ESEMPIO PRATICO. COME RIBADITO poche righe prima a Campiglione Fenile sono presenti due dei maggiori platani della Regione Piemonte; vivono insieme, due tronchi che si elevano e compongono un’enorme semisfera arborea larga, spanna più, spanna meno, una trentina di metri e tanti passi. Ho visitato i due platani che chiamai tempo fa, gli Imbronciati, in diverse stagioni, con la neve come col sole a picco, a gennaio quando la corteccia è visibile e a luglio, quando il popolo vanitoso delle foglie ricopre l’intero organismo in una diffusa ombra magica. Ho misurato nel tempo la crescita di circonferenza di questi tronchi, centimetro dopo centimetro. Lo stesso nome con cui il posto ora è conosciuto, Campo dei Miracoli, è una mia piccola invenzione cucita tra articoli per il quotidiano La Stampa e i primi silvari di varie stagioni orsono. Qui sotto mi sono sbalordito, le prime volte, mi sono appassionato, mi sono autofotografato – selfizzato?! – ho meditato all’alba e ho anche accompagnato alcuni gruppi di etnobotanici ed ecociclisti curiosi.
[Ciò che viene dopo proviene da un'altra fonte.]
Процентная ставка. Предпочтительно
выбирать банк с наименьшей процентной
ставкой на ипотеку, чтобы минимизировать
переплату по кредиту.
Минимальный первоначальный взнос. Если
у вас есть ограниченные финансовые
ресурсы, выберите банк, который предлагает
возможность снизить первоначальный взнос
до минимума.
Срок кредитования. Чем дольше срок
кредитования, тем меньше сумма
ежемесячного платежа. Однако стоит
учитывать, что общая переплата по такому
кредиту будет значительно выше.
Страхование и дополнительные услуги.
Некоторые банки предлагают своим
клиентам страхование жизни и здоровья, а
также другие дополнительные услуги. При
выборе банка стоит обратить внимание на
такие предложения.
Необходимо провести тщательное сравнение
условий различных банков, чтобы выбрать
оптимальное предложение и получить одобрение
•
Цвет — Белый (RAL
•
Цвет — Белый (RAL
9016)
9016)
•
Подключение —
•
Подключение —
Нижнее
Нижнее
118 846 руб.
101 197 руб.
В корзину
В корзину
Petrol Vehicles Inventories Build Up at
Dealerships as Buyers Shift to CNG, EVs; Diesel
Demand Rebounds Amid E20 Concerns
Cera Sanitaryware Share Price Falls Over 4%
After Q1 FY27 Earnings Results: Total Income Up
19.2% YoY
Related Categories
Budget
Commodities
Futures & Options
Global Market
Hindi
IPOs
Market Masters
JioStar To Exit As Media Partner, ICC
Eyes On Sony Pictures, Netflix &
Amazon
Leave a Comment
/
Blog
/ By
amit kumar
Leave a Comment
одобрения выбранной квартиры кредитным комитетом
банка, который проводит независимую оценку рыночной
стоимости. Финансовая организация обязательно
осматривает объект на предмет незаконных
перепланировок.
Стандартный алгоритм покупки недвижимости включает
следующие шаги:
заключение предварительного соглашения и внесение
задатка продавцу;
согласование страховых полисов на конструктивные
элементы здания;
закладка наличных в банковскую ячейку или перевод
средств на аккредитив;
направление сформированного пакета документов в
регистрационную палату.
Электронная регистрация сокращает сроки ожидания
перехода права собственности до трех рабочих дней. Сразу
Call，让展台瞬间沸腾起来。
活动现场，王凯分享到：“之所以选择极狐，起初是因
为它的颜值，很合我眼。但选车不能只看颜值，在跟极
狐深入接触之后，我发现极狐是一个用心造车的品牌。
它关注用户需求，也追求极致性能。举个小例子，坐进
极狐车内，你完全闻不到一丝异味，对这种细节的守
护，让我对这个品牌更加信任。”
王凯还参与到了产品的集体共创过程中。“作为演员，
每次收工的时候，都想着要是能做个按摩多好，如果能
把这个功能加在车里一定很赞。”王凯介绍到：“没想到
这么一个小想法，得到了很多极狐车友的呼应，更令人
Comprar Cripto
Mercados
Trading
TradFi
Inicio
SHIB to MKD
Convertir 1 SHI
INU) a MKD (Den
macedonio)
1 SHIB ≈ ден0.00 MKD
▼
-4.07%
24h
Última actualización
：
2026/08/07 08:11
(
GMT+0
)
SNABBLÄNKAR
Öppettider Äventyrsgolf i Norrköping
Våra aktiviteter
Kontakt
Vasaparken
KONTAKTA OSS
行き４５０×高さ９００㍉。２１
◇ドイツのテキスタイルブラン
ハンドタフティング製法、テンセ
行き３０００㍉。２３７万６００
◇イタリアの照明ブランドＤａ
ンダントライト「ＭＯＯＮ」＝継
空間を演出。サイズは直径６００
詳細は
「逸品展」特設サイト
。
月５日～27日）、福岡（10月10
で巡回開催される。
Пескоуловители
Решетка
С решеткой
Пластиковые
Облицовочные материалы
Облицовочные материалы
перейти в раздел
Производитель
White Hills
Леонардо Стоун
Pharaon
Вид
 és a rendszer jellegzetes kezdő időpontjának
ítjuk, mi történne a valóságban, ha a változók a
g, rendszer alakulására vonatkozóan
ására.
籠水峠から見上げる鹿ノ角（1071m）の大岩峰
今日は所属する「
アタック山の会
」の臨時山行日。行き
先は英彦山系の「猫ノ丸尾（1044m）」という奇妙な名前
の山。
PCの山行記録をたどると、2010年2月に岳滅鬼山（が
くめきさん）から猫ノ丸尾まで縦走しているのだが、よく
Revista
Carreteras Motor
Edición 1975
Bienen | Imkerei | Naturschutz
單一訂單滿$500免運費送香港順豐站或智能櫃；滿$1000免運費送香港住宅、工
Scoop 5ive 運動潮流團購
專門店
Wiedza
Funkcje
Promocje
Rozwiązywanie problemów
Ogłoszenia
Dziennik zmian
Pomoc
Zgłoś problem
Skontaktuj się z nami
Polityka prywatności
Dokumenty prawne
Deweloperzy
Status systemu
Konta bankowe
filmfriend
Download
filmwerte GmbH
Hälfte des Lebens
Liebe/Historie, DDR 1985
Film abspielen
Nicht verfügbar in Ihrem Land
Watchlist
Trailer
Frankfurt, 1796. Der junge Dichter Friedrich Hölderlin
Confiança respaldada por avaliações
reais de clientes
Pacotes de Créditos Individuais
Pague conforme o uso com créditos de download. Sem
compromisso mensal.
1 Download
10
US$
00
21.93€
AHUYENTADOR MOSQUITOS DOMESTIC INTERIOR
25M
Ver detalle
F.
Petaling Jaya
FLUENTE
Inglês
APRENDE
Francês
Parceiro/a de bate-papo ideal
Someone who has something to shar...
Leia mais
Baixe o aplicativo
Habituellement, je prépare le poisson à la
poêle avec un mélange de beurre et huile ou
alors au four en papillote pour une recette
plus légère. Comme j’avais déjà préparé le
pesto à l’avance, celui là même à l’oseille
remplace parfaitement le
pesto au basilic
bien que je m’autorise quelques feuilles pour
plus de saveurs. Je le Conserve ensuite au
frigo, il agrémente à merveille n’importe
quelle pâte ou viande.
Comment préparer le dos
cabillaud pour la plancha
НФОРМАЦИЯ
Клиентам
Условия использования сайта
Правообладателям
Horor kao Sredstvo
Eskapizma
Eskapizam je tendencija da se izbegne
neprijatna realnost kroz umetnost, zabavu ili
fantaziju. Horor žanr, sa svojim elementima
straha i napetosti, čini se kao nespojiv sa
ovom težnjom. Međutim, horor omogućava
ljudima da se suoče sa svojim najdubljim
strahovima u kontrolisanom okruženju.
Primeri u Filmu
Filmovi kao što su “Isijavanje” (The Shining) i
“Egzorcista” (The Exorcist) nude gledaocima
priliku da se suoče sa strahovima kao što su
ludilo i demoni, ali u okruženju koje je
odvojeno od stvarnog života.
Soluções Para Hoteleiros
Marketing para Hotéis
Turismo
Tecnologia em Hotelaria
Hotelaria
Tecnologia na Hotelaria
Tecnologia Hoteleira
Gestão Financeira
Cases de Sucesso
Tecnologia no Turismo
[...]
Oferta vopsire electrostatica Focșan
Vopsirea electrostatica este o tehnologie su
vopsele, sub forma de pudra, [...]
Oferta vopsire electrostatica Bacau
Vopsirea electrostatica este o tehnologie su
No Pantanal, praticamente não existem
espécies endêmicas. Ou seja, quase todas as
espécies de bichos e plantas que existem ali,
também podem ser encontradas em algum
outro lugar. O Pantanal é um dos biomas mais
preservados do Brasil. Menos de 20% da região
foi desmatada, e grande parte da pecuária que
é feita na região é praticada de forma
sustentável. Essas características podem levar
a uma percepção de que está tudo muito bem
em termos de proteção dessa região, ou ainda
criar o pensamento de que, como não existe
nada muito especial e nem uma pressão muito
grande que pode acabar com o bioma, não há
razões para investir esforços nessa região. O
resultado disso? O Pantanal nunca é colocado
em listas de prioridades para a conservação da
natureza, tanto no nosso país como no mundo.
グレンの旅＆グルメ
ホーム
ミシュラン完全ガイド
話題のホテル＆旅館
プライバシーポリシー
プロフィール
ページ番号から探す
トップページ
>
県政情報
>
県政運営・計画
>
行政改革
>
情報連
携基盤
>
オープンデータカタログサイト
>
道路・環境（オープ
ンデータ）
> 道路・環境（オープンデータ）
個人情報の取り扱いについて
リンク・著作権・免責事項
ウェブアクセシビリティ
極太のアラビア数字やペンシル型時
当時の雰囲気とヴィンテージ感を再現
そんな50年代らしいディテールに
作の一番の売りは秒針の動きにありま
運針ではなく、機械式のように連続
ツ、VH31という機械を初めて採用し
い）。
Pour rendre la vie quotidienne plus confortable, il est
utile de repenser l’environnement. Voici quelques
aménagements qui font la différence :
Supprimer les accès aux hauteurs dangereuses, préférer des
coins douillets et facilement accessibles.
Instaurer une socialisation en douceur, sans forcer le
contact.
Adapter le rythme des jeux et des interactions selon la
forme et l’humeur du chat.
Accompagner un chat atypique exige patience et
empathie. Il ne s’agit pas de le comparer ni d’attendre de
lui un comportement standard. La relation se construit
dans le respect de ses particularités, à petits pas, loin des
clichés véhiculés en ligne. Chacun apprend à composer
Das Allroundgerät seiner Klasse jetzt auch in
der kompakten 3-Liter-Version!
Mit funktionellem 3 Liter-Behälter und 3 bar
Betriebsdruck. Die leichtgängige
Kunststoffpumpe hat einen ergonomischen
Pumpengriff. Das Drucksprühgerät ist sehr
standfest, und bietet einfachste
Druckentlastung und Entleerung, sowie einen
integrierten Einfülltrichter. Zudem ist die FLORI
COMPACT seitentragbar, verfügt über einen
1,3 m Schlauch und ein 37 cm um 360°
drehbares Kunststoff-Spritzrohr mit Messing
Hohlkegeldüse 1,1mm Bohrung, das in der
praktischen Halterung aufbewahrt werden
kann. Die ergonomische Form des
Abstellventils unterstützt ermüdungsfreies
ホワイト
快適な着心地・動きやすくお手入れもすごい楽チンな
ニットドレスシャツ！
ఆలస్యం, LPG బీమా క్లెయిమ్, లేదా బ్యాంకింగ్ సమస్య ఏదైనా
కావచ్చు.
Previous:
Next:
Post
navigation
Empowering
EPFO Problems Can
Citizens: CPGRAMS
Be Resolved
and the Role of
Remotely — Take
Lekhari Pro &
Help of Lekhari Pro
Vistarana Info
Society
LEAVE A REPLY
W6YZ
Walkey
I DUE GRANDI MAESTOSI PLATANI di Campiglione Fenile, oramai una tappa obbligata per molti cercatori di alberi, per arbonauti, per viandanti, mi hanno sempre accolto nel loro silenzio. Ogni volta mi inchino alle loro forme prepotenti, sauresche, mi inginocchio e poso la mia schiena contro i loro tronchi. E resto qui, nel mio dolce far niente, ad attendere un loro brontolio, uno scuotimento di fronda. Cinquant’anni fa i bambini vi venivano a giocare, quando le recinzioni non esistevano salivano sui rami lunghissimi – anche fino a 10/12 metri – che ancora erano sospesi, a mezz’aria, e li stavano a dondolarsi, consumavano diversi momenti qui, fortificando i loro ricordi. Chi oggi può ancora farlo? Gli audaci che entrano dalla porticina di legno spesso malmessa a causa del transito di chi l’aveva trovata chiusa. Ma lo stesso potrei dire di alcuni alberi delle nostre città, certi ficus del sud, tra Cagliari, Napoli, Palermo, Catania o Reggio Calabria, certi platani tra Milano e Bologna, Torino e Firenze e Roma. Quel silenzio misterioso che abita questi testimoni del tempo che vola per fortuna non sarà mai recintato, ma come condividerlo se gli alberi saranno separati da noi come se fossero la Gioconda, un Van Gogh o un prezioso Stradivari?